Flow cytometric analysis of the cell distributions of MCF-7 cells. Cells were treated with of compounds DAF and PF (20 or 40 g/mL) for 24 hr. Data were expressed as means ± SD (n = 3). * Significantly different (p < 0.05) versus the negative control (without any treatment).

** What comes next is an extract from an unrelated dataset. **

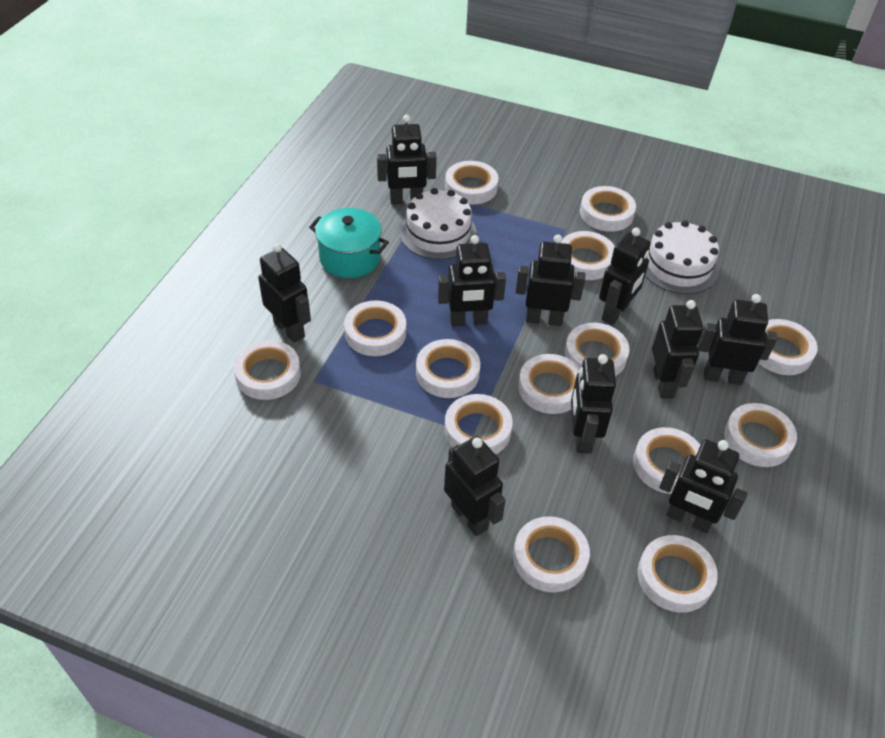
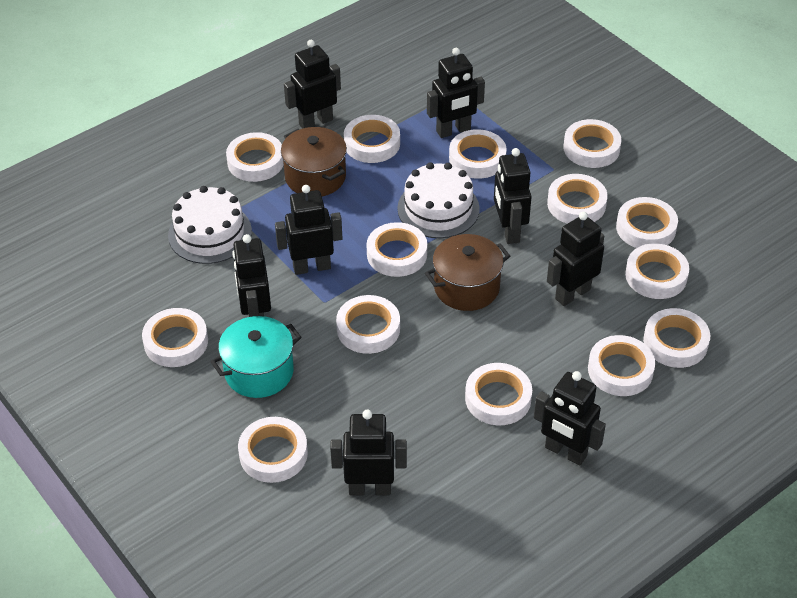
black robot: [258,243,311,343] [377,115,437,205] [438,235,506,326] [444,436,506,536] [516,234,585,326] [571,354,616,454] [599,227,651,325] [652,300,704,398] [659,440,747,533] [698,294,777,385] = 10 -> [233,234,271,317] [275,185,343,275] [284,40,341,129] [330,410,407,495] [427,48,485,138] [494,148,532,244] [534,371,606,465] [547,212,604,306] = 8
brown pot: none = 0 -> [281,127,347,196] [425,234,510,311] = 2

Inhibition on Topoisomerase І by DAF and PF

To explore the target of compounds DAF and PF, we used both of them and CPT for a standard Topoisomerase І inhibitory assay (Figure 4). Compounds DAF and PF showed a moderated inhibition against Topoisomerase І (IC50 = 42.41 and 65.98 µg/mL, respectively). The correlations between the inhibition of Topoisomerase І (IC50 = ca 40 ~ 70 µg/mL) and the inhibition of the growth on MCF-7 cells (IC50 = ca 20 ~ 40 µg/mL), suggested that Topoisomerase І would be one of the targets for the cytotoxic DAF and PF. This finding also supported the growth arrest in S-phase induced by compounds DAF and PF, may possibly result from the inhibition of Topoisomerase І.

Figure 4

Topoisomerase I inhibitory activities of compounds DAF and PF.

Conclusions

In summary, four naturally occurring [3′→8″]-biflavonoids, amenotoflavone (AF), podocaepus flavone-A (PF), II-4″,I-7-dimethoxyamentoflavone (DAF), and heveaflavone (HF) have been successfully isolated by bioassay-guided fractionation and identified by spectroscopic data from the EtOH extract of Taiwanese endemic plant, Podocarpus nakaii Hayata. Among them, compounds PF and DAF were proven to have significant cytotoxicity against KB, MCF-7, DLD, and HEp-2 tumor cell lines and may induce MCF-7 cell apoptosis in a dose-dependent manner via mainly sub-G1/S phase arrest. S phase arrest on apoptosis pathway is a common hallmark induced by DNA topoisomerase I inhibitor; therefore, both PF and DAF were also demonstrated to possess moderate DNA topoisomerase I inhibitory activities in this report.